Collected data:
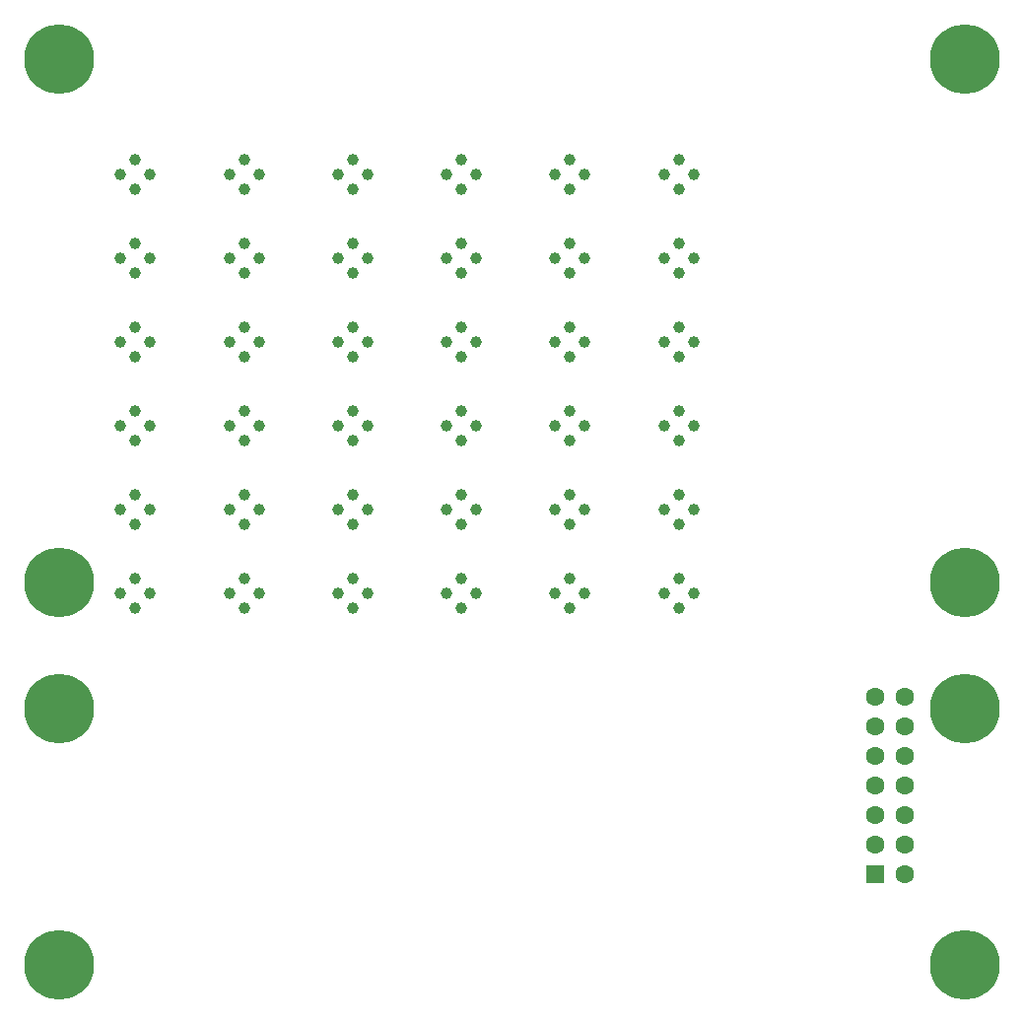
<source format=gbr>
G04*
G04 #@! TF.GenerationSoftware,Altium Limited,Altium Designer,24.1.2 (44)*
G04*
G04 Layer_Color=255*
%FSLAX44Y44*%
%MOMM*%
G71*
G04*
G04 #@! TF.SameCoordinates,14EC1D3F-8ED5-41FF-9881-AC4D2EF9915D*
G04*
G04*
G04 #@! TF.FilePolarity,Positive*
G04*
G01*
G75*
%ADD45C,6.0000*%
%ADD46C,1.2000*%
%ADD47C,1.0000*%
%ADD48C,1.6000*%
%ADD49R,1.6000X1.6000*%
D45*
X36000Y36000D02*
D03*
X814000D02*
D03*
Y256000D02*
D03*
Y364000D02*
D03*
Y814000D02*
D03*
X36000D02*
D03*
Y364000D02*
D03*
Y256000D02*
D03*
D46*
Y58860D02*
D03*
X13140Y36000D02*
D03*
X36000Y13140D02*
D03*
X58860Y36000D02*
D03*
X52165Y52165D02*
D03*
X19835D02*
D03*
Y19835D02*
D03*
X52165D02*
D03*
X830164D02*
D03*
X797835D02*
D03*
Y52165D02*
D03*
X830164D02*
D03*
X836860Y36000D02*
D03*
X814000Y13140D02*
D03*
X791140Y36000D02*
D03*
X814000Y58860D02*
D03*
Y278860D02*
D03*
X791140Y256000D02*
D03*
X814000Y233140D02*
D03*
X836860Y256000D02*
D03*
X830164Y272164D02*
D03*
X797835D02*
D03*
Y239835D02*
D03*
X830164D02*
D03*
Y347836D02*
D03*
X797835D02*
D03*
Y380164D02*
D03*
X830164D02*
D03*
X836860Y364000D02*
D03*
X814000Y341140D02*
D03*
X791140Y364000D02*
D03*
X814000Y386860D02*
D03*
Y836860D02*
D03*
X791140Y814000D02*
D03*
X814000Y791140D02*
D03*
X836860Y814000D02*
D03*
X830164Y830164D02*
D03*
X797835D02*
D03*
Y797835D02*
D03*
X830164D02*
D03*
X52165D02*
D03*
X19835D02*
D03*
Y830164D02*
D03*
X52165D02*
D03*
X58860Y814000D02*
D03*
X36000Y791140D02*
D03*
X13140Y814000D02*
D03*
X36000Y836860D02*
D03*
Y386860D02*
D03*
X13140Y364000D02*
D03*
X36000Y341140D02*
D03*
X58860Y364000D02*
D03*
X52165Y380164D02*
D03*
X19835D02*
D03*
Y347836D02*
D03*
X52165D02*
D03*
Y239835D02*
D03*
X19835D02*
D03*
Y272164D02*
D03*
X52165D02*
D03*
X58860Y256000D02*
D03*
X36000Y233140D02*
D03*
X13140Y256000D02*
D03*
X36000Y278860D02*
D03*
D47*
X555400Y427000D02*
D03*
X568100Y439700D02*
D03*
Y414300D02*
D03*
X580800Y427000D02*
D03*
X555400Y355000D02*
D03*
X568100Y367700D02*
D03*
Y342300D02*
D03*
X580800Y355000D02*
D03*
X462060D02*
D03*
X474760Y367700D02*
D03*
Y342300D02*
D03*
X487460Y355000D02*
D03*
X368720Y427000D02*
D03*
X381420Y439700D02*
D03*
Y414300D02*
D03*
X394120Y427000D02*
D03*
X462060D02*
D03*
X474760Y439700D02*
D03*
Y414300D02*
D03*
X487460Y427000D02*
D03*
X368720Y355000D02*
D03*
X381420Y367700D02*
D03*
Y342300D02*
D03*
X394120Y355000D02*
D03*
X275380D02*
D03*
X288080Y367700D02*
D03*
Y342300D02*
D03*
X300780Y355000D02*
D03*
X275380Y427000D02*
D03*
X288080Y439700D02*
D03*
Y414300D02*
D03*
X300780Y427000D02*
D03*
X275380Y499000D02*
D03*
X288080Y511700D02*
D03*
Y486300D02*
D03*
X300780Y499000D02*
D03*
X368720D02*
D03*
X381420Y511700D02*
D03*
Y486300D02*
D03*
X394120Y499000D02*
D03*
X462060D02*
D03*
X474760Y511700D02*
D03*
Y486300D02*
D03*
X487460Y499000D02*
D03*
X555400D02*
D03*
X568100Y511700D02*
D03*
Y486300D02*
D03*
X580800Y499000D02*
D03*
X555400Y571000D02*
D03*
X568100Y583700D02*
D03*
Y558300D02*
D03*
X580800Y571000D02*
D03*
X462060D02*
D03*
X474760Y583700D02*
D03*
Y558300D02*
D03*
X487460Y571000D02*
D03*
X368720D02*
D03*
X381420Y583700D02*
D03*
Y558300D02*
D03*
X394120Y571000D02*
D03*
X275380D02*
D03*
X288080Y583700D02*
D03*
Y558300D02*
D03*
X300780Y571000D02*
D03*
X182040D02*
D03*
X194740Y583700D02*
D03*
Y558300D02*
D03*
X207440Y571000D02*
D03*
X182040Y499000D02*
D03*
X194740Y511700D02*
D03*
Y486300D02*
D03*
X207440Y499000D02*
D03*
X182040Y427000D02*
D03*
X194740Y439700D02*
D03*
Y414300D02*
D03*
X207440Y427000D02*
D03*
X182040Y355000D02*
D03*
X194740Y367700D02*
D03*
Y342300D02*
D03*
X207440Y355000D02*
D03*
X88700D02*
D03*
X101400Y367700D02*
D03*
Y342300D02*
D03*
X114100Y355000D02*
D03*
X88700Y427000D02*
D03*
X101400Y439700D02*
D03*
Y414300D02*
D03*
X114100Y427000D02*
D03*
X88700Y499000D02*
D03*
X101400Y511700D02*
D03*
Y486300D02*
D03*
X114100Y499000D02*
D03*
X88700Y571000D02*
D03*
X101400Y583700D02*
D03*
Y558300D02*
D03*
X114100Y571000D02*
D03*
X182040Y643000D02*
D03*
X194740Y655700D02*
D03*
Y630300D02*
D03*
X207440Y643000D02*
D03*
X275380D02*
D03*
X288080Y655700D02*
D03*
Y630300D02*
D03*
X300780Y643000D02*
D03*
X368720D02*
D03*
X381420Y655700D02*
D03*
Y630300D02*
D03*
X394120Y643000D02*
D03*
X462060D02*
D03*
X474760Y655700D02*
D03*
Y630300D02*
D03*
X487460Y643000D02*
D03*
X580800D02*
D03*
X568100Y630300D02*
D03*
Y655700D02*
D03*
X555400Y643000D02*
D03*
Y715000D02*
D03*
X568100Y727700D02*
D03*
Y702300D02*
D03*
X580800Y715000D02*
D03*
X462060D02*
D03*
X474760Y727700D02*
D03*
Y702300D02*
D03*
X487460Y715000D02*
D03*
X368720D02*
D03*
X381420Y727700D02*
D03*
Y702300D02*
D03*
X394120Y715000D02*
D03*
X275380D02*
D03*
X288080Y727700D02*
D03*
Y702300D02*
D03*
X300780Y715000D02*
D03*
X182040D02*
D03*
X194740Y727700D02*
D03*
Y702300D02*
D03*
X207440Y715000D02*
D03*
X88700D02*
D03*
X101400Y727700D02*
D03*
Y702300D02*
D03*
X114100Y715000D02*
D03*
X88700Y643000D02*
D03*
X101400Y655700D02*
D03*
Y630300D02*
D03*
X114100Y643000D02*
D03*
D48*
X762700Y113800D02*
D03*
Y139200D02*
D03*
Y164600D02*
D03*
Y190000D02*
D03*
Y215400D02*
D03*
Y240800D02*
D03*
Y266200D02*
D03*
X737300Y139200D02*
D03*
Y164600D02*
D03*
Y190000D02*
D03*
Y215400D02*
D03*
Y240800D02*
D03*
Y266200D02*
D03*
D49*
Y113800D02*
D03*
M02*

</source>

==

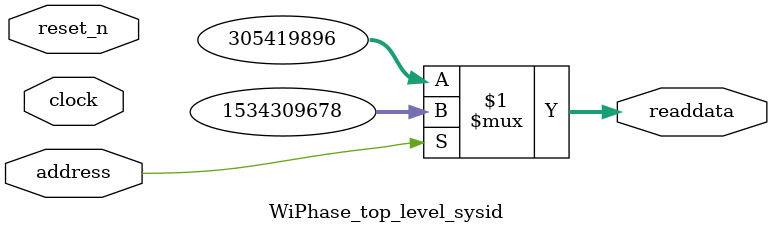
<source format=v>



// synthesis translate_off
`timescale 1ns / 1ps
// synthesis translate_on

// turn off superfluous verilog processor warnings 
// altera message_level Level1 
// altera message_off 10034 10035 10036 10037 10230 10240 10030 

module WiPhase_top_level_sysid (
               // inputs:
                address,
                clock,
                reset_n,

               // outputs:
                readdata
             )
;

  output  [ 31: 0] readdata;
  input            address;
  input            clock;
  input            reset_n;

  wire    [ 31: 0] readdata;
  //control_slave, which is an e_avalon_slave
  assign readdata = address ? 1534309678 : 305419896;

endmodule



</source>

ASSIGNED TASK
Look through the entries above, and wherever a line holds the string "synthesis", copy it.

RESPONSE BOX
// synthesis translate_off
// synthesis translate_on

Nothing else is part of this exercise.